Step 3: Grant Full Access to the shared mailbox
Full Access lets a delegate open the mailbox and work with its contents. By default, Outlook may auto-add the mailbox to the delegate profile (automapping) if Full Access is granted. If you do not want that behavior, explicitly disable automapping.
# Standard Full Access assignment
Add-MailboxPermission -Identity "[email protected]" -User "[email protected]" -AccessRights FullAccess -InheritanceType All
# Optional: disable automapping (often preferred in larger environments)
Add-MailboxPermission -Identity "[email protected]" -User "[email protected]" -AccessRights FullAccess -InheritanceType All -AutoMapping:$false
Optional: Allow the delegate to send mail as the shared mailbox
Many admins confuse Full Access with Send As. They are separate permissions. If the user must send as the shared mailbox address, add Send As.
Add-RecipientPermission -Identity "[email protected]" -Trustee "[email protected]" -AccessRights SendAs
Step 4: Verify permissions
Your verification command is a good start. In practice, you usually filter out inherited and default entries so you can quickly confirm your delegate.
# Basic view
Get-MailboxPermission -Identity "[email protected]"
# Cleaner view: show only explicit (non-inherited) permissions
Get-MailboxPermission -Identity "[email protected]" |
Where-Object { $_.IsInherited -eq $false } |
Select-Object User, AccessRights, Deny, IsInherited
Common gotchas and troubleshooting
1) “Convert to shared mailbox” is missing in the GUI
- If you are expecting the toggle in Microsoft 365 Admin Center or EAC and do not see it, it is often role-based access or you are looking in the wrong admin surface.

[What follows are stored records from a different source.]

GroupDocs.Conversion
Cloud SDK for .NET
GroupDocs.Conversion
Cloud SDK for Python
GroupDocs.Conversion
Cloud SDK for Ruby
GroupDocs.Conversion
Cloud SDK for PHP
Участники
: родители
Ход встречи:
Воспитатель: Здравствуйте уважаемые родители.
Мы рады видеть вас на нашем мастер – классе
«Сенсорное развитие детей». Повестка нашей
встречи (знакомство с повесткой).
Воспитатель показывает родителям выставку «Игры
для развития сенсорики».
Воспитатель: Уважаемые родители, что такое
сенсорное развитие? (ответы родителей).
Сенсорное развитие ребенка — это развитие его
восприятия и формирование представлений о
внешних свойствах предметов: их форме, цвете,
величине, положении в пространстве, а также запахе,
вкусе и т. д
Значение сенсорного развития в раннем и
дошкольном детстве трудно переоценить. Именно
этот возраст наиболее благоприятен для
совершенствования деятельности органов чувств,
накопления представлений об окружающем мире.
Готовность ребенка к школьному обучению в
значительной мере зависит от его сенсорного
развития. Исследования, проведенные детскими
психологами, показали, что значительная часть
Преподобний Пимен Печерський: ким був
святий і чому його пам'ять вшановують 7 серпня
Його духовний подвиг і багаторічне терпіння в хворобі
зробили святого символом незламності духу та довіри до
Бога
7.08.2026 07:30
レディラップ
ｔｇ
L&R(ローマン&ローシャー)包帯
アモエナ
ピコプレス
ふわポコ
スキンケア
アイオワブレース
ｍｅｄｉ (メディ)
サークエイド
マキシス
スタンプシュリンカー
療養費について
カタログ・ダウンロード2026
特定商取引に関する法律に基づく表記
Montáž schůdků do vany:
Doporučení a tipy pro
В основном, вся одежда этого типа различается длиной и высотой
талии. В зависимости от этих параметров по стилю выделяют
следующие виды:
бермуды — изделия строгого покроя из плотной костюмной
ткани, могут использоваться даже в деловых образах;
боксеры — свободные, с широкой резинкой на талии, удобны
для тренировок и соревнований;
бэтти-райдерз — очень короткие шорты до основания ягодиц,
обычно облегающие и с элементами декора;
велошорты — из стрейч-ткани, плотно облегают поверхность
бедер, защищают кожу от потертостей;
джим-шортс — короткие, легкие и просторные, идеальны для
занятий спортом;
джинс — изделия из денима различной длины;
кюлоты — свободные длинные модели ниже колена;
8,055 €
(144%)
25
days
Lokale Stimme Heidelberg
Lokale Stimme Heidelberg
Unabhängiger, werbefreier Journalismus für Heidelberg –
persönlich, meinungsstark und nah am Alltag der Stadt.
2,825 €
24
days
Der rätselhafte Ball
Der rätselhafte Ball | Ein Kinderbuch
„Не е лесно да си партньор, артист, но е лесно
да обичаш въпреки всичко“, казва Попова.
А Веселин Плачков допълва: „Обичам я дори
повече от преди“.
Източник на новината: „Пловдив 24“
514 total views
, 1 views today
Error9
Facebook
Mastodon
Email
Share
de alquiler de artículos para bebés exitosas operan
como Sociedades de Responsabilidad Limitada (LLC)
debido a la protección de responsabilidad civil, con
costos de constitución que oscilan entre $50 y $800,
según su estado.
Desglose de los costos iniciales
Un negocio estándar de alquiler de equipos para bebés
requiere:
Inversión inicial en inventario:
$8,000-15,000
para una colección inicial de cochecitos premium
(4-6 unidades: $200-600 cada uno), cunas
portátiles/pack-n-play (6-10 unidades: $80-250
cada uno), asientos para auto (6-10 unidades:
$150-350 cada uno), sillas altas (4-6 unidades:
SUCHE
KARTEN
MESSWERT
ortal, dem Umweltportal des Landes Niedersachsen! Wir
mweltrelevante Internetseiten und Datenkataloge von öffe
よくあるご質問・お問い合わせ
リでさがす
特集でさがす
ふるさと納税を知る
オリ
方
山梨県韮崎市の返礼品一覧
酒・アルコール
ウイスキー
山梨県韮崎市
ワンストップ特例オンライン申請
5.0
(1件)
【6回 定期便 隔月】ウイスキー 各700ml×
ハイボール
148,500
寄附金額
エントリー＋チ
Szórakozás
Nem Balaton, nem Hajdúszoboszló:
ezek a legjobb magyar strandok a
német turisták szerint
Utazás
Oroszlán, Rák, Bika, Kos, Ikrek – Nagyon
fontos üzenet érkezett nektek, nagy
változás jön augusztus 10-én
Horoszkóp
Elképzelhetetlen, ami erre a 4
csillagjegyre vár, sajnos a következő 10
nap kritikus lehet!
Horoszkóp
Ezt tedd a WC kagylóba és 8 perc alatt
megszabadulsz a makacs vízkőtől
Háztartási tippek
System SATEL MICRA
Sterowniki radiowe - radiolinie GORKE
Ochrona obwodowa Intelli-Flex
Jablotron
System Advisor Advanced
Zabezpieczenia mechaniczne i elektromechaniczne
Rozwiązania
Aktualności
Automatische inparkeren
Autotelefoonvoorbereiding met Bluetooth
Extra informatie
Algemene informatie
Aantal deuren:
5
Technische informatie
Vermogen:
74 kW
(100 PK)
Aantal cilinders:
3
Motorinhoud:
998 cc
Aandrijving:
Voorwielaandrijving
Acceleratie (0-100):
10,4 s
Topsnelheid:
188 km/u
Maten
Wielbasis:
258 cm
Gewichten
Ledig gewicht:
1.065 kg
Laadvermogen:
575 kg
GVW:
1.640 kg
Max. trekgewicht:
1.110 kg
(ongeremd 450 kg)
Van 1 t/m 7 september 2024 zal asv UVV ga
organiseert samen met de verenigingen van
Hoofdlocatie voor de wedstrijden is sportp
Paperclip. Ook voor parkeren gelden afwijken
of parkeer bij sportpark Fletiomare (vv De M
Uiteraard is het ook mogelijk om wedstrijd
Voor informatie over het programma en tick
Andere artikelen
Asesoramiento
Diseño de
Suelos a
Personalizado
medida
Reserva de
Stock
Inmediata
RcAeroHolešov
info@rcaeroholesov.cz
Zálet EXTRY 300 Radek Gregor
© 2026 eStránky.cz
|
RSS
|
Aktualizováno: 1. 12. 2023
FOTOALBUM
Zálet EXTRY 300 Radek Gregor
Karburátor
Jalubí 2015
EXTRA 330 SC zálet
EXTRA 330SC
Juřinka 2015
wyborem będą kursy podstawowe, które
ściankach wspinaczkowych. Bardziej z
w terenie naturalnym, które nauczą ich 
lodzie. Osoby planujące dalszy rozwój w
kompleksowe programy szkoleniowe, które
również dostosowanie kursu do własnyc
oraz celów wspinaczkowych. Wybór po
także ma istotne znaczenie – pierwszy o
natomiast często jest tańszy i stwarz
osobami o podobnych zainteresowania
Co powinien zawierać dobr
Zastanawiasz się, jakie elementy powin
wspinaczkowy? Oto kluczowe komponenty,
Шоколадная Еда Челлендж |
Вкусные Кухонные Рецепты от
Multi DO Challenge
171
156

- PowerShell conversion with
Set-Mailbox -Type Sharedbypasses most UI confusion as long as your account has Exchange admin permissions.
2) Mailbox over 50 GB after conversion
- If you remove the license and the shared mailbox is over quota, sending and eventually receiving can be impacted.
- Plan for mailbox size before unlicensing the user.
3) Delegates do not see the mailbox in Outlook
- Propagation can take time.
- If automapping is disabled, the mailbox will not automatically appear and the user must add it manually in Outlook.
- If automapping was previously enabled and you are trying to disable it later, Microsoft’s recommended approach is remove permission then re-add with automapping disabled.
4) Full Access granted but Send As fails
- Full Access does not include Send As.
- Add
Add-RecipientPermission ... -AccessRights SendAsand retest.